Action item:
Render the following lines as a JSON list of strings, one string per line, omitting blank lines and leaving the pictures out.

Dataset extract:
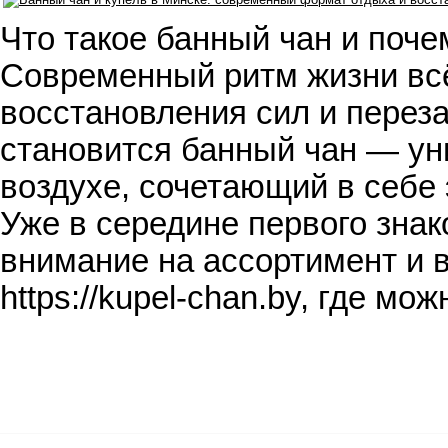
Что такое банный чан и поче
Современный ритм жизни всё
восстановления сил и переза
становится банный чан — у
воздухе, сочетающий в себе
Уже в середине первого знак
внимание на ассортимент и 
https://kupel-chan.by, где м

Answer space:
[
  "Что такое банный чан и поче",
  "Современный ритм жизни всё",
  "восстановления сил и переза",
  "становится банный чан — у",
  "воздухе, сочетающий в себе",
  "Уже в середине первого знак",
  "внимание на ассортимент и ",
  "https://kupel-chan.by, где м"
]